Friday, November 10, 2017

Time Travel: How times have changed! by Jan Scarbrough

I found an audio diskette from the 1996 Romance Writers of America (RWA) convention in Dallas, Texas. I was younger then. Eager. Unpublished. I remember rooming with a couple of ladies whom I met on the Internet. The Internet? eMail? OMG! The world was changing fast.

The diskette is entitled “In-Depth Look at the Contemporary Market.” I wonder what I’d hear if I played it again. But I won’t listen to it. Times have changed and big time. Two years after that convention, I sold my first book to Kensington. Then my second. Then when my agent didn’t work out, I contracted with a small publishing company that sold their books first as ebooks.

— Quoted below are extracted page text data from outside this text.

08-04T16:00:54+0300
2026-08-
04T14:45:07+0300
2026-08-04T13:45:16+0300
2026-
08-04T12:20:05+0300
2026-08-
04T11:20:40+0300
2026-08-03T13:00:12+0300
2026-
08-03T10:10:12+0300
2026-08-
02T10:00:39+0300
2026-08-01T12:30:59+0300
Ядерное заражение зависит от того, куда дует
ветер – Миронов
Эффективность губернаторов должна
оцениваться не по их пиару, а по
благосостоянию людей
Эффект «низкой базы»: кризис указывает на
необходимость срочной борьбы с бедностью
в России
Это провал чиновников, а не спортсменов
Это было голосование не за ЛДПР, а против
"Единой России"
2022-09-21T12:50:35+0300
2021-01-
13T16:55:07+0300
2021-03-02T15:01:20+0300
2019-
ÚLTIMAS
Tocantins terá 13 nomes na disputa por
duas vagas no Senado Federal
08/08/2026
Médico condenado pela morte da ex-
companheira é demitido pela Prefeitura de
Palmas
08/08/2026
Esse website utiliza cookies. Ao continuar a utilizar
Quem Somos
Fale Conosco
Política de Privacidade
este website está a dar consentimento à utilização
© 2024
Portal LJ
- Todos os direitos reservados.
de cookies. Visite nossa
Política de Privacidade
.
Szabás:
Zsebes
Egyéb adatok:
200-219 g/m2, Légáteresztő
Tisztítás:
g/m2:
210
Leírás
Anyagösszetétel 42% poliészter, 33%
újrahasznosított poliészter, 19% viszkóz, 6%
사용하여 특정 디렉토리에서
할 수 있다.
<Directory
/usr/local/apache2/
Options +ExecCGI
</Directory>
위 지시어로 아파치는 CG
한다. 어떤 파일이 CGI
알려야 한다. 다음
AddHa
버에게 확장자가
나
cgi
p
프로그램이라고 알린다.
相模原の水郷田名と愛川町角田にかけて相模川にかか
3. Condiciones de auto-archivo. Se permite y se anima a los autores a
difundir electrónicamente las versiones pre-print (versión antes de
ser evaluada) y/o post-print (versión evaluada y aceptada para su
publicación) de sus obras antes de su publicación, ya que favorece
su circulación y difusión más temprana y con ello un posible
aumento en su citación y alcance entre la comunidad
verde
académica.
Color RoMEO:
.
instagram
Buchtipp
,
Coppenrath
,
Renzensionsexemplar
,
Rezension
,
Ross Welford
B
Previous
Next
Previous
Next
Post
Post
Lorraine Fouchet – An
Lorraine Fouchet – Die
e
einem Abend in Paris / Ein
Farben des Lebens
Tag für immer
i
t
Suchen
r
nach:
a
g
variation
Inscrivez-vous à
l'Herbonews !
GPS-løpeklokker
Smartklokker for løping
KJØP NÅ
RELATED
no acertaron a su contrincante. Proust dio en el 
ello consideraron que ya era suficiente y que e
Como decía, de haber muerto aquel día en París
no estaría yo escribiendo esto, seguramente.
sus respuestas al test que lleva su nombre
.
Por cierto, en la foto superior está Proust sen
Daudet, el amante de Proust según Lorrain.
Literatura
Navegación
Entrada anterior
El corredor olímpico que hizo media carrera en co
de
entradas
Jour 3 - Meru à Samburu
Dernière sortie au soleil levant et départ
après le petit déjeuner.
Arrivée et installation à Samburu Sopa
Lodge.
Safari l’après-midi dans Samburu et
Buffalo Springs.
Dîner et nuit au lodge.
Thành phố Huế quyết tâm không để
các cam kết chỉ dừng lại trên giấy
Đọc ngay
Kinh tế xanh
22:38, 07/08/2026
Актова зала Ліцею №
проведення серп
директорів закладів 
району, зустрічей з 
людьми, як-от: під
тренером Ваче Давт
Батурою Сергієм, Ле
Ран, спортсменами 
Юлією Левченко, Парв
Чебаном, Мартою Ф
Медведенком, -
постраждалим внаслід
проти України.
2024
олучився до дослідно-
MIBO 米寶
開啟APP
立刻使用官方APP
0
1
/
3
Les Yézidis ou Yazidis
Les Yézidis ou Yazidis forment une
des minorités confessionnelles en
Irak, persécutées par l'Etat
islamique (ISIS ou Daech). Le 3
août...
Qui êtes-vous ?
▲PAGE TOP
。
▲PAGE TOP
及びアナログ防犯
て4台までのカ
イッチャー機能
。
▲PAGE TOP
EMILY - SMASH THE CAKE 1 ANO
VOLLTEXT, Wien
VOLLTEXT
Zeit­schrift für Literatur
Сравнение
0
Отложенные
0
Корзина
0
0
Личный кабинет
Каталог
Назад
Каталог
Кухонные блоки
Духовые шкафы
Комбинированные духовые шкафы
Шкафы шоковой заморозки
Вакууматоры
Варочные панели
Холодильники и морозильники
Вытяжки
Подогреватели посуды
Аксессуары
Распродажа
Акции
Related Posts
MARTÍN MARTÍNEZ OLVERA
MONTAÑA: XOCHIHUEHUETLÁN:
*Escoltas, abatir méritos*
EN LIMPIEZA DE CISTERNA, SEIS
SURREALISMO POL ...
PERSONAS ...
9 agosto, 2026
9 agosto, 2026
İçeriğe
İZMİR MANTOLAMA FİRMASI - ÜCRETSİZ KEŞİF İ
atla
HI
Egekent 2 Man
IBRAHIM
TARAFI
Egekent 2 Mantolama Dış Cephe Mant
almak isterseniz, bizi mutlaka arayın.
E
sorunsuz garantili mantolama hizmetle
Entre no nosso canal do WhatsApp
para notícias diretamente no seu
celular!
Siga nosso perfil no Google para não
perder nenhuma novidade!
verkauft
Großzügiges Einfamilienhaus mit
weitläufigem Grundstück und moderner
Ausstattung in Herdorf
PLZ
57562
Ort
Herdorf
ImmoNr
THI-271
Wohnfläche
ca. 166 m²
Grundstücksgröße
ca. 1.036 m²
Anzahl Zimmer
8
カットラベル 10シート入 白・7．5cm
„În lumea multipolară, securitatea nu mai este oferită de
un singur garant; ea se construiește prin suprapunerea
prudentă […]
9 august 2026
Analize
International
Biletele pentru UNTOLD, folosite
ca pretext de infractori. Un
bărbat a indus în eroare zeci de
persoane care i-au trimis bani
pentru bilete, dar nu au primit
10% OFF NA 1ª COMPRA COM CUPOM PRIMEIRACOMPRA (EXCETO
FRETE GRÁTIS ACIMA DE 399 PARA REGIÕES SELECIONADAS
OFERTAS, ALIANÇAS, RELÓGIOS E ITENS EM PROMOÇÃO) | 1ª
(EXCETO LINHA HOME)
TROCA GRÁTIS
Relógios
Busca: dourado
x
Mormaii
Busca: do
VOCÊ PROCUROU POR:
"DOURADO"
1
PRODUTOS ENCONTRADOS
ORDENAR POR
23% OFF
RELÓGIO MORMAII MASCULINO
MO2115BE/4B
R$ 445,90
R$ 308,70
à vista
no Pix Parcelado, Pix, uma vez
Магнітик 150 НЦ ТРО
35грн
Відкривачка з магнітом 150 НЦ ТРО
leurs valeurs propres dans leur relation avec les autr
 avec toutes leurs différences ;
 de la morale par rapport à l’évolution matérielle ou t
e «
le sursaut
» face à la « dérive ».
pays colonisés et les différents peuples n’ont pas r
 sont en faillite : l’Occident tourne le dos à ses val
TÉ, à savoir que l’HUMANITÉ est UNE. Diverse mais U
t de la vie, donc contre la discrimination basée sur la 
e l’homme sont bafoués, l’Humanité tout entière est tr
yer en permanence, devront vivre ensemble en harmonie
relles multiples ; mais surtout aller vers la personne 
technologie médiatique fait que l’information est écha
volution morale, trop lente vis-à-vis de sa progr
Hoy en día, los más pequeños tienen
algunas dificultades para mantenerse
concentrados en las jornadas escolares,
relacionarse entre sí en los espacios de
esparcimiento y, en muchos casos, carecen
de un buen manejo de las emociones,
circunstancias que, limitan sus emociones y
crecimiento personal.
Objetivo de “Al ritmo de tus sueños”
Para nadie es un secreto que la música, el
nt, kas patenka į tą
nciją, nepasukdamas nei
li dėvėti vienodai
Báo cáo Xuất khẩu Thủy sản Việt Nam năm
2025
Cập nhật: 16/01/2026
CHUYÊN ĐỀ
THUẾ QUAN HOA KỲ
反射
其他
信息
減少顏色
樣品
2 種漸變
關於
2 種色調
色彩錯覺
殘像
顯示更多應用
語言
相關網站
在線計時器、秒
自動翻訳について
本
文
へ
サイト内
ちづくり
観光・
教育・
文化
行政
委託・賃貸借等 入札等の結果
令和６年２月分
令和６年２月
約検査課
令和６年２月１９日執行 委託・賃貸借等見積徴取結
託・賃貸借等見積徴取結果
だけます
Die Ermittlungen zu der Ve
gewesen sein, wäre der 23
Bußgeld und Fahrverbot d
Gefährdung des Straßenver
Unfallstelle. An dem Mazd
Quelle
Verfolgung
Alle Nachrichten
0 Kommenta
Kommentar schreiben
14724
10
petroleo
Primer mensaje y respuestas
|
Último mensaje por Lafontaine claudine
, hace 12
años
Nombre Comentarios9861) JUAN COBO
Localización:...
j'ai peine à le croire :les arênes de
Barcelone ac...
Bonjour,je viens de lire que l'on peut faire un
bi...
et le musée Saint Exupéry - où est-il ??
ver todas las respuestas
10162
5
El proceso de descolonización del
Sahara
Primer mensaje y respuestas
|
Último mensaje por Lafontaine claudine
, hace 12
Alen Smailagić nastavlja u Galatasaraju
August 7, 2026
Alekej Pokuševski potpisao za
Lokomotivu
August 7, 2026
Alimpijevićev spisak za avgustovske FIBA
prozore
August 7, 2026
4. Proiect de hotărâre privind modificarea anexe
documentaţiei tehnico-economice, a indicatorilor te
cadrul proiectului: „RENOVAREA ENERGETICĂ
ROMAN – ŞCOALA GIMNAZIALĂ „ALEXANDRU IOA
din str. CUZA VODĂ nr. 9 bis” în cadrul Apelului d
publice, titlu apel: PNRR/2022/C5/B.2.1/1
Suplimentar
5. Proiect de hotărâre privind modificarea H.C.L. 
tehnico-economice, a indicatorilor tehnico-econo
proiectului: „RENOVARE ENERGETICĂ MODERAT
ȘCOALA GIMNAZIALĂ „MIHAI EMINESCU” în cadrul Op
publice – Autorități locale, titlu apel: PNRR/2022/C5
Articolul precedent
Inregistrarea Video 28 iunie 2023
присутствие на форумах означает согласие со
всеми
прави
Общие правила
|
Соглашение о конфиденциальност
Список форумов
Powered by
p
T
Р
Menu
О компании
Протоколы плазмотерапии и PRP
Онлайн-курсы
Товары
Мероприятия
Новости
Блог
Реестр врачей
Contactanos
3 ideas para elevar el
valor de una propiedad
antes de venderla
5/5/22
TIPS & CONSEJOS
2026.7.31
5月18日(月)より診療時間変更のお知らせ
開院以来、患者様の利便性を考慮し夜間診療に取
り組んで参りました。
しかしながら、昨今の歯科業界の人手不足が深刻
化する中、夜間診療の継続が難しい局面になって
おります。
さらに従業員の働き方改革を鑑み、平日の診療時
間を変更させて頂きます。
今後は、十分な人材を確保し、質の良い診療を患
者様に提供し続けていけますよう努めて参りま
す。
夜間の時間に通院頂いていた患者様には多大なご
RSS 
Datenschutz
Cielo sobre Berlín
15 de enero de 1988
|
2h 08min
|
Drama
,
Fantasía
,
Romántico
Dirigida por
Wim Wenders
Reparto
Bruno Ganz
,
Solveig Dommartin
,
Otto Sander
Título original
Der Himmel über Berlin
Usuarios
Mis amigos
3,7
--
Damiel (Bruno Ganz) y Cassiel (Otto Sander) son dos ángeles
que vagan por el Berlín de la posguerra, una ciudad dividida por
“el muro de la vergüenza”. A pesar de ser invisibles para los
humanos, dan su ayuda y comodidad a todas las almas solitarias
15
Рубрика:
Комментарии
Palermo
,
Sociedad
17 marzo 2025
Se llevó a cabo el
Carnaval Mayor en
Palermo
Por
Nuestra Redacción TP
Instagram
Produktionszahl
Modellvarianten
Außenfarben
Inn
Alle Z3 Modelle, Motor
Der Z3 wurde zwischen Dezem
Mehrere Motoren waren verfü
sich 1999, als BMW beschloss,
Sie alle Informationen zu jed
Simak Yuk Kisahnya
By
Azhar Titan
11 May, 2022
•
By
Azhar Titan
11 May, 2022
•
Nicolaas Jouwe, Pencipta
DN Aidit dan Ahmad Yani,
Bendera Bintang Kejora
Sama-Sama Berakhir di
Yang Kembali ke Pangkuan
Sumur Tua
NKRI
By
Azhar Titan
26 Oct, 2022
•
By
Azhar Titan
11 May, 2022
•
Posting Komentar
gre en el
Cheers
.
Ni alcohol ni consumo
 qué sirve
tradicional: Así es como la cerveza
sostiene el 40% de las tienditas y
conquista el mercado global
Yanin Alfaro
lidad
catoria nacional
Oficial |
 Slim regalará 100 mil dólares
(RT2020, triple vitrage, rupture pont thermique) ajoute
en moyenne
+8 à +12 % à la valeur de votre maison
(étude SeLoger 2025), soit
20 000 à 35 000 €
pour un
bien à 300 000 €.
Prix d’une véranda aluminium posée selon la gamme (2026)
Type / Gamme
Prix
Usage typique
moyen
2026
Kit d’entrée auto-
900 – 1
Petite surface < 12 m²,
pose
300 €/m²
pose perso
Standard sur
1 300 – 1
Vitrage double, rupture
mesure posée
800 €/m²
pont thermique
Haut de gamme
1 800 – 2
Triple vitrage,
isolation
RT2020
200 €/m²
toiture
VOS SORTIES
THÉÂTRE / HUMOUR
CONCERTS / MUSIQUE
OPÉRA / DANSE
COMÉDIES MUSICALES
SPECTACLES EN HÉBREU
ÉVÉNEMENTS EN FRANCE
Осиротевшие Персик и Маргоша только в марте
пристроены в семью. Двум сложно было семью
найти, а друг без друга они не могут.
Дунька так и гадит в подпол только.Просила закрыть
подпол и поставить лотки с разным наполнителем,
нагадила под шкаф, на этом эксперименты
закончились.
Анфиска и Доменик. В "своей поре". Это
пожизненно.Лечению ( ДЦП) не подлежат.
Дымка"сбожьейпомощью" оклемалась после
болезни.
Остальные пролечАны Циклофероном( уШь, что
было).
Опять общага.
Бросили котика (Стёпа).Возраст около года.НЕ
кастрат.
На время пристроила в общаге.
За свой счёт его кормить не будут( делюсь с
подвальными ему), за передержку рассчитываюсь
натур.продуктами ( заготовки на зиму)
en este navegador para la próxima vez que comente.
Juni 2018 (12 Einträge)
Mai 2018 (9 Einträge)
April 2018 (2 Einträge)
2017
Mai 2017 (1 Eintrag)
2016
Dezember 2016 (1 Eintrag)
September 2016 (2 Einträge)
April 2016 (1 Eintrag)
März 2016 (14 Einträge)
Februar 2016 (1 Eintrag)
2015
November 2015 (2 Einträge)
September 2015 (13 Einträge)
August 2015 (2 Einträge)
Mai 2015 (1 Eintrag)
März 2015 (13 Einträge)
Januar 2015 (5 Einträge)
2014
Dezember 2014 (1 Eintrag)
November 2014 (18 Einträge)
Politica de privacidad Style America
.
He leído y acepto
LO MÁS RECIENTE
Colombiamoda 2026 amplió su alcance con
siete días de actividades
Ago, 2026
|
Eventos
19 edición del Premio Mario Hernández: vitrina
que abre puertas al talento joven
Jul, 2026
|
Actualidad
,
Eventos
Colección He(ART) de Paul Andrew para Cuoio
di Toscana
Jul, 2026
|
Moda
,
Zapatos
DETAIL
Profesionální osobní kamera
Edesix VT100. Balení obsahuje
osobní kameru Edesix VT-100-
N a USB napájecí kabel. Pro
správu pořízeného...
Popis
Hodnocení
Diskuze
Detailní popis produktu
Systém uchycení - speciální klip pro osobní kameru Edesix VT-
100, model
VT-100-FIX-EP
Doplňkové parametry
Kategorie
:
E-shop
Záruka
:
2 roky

Today I publish my books myself—with the help of a techy husband, a fantastic editor who keeps me honest, and a variety of cover artists. I no longer have to worry about what some faceless editor will say after reading ONE page of my manuscript. No joke. I heard an editors’ presentation once where the two editors agreed in front of all of us wannabes that they “read to reject.”

We fooled them, didn’t we? We are our own captains of our ships now. We always had to do marketing and promotion. Now we publish our books, set our prices, make our own decisions.

Times have changed. For the better? I think so.


  1. Good post, Jan. I can't say I like all the changes, or even most of them, but I'm glad for all the people they're working out well for.

  2. Jan, I like the changes. I've always been a midlist author. I used to be a midlist author happy to make four figures a year. Occasionally five. Now I'm ecstatic to make six figures for six straight years by taking charge of my own career. Like you, I keep good editors and a techie husband. Lucky us.

  3. Oh, and I have to share that the ms. my Harlequin Historical editor rejected in 1998 (My Lord Wicked) won Best Historical in 2012 after I self published it. And readers love it. So it just goes to show those snooty NY editors can be wrong.

    1. I agree. I was always shocked they "read to reject."

  4. I like the changes. I like being in control of all elements of bringing a story to life. My income increased dramatically when I became a self-publishing indie author.